Though coloring foods “naturally,” may seem at first glance to be simple, there are many things to consider when using exempt colors. “Regulations regarding colors vary from country to country, so first and foremost one must consider where the food or beverage item will be manufactured and distributed,” says Armao. Other factors that influence color selection, according to Armao, are form (whether the application is liquid or dry, water or oil soluble), pH (which may affect color stability) and shelf life desired in the finished product.
Packaging will determine exposure to light and oxygen. The temperature of processing or storage can cause color degradation. Oxidizers, reducing agents, such as sulfur dioxide, as well as certain flavors and metal ions can cause color degradation over time. Even vitamin C in high levels can be harmful to some colors and beneficial to others. “Certain colors contribute flavor; it is important to consider this, so the flavor chemist can help balance out the contribution of flavor from the color,” adds Armao.

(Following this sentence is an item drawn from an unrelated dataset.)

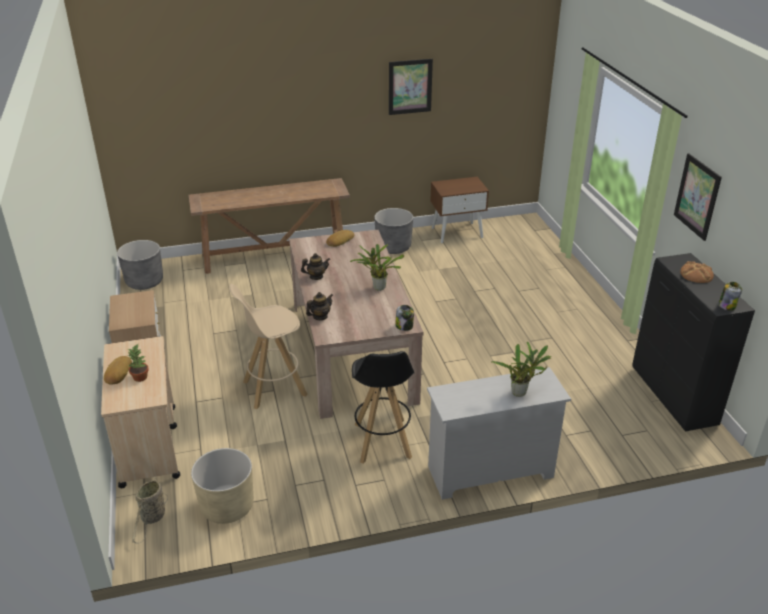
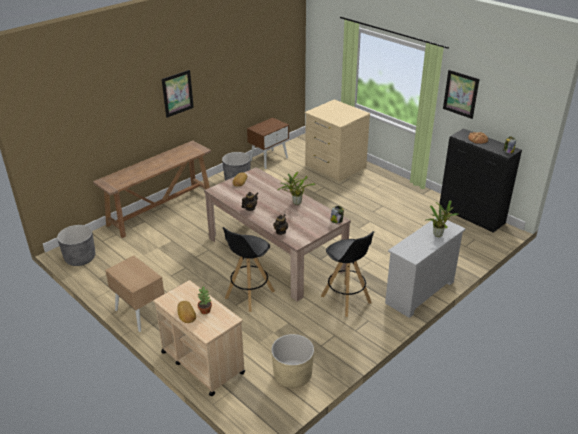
camera: 30 degrees left, 0 degrees up
basket [132,477,168,544] -> none
beige stool [229,284,308,409] -> black stool [223,227,275,312]
picture [389,59,433,115] -> picture moved to [162,70,194,118]
none -> beige dresser [304,99,370,182]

Sometimes the desired final color of the product requires a blend of naturally occurring colorants. This adds another level of complication, as not all colors are compatible with one another, according to Stephen Lauro, president of ColorMaker Inc. (www.colormaker.com), Anaheim, Calif. Colormaker, affiliated with D.D. Williamson, specializes in blending colors for a variety of applications.
Naturally occurring colorants also can be more expensive than the synthetic varieties. Yet the rewards can far outweigh the difficulties, and not only because of the clean labels.

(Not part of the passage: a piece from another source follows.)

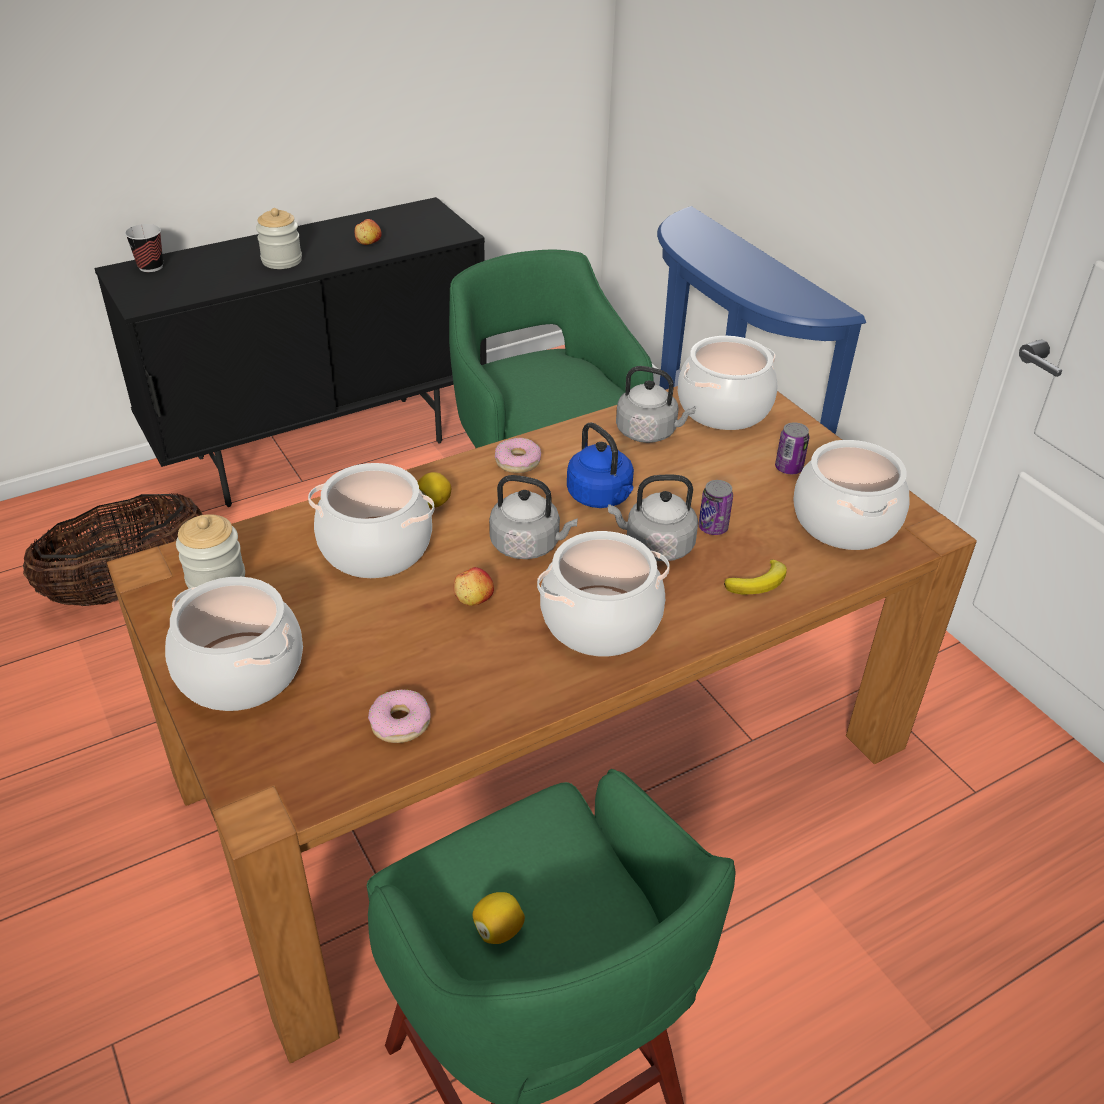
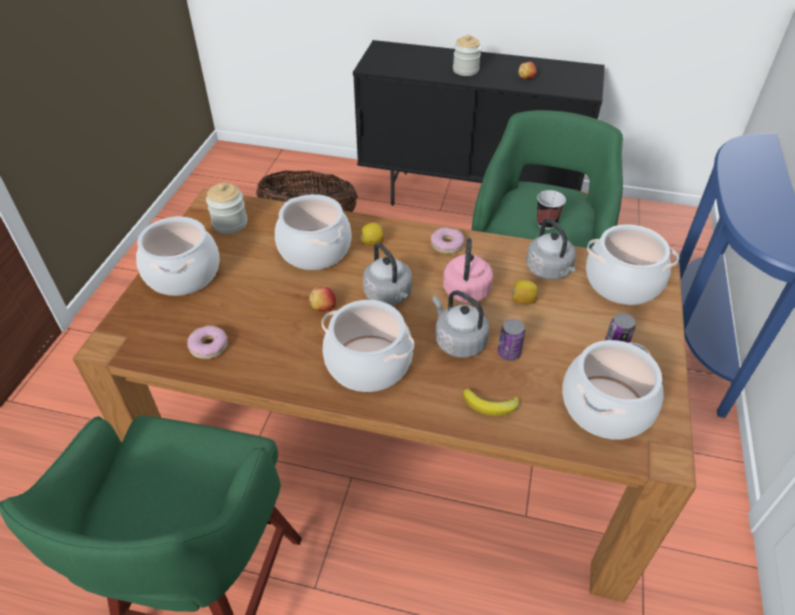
camera: 45 degrees right, 5 degrees up
cup [125,224,163,272] -> cup moved to [537,190,566,229]
lemon [473,892,525,944] -> lemon moved to [512,280,538,304]
blue kettle [567,422,634,508] -> pink kettle [443,238,493,303]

“Coloring foods naturally is about 70 percent art and 30 percent science,” says Lauro. “But it’s an art and science that health-conscious consumers will increasingly demand as they continue to scrutinize labels.”
Many of the naturally derived materials that we use as coloring agents are potentially beneficial in other ways. While they may not be used in large enough quantities to enable a health claim, they certainly can enhance ingredient statements.
“Whether it is a carotenoid color such as beta carotene, lycopene, annatto, or lutein, anthocyanin extracts from a variety of fruits and vegetables, curcumin from turmeric rhizomes or many other materials, we find a mountain of reports of potential health benefits,” says Winston Boyd technical director of Food Ingredient Solutions LLC (www.foodcolor.com), New York.
“Do food companies formulate with natural colorants to take advantage of these potential benefits? No. The main reason is the dosage has to be large enough to provide an immediate effect. At the levels colorants are normally included in food formulations, no effect can be claimed.
“But there’s something else to consider,” continues Boyd. “Most processing diminishes the micronutrient load of the food, as well as the natural color. Adding natural colorants instead of synthetics is a means of adding back some of the micronutrients lost in processing.”
Or as D.D. Williamson’s Lawson observes: “While the individual antioxidants in a single serving of a food with natural colorants may be small, the overall impact of consuming these antioxidants on a regular basis could be quite significant.”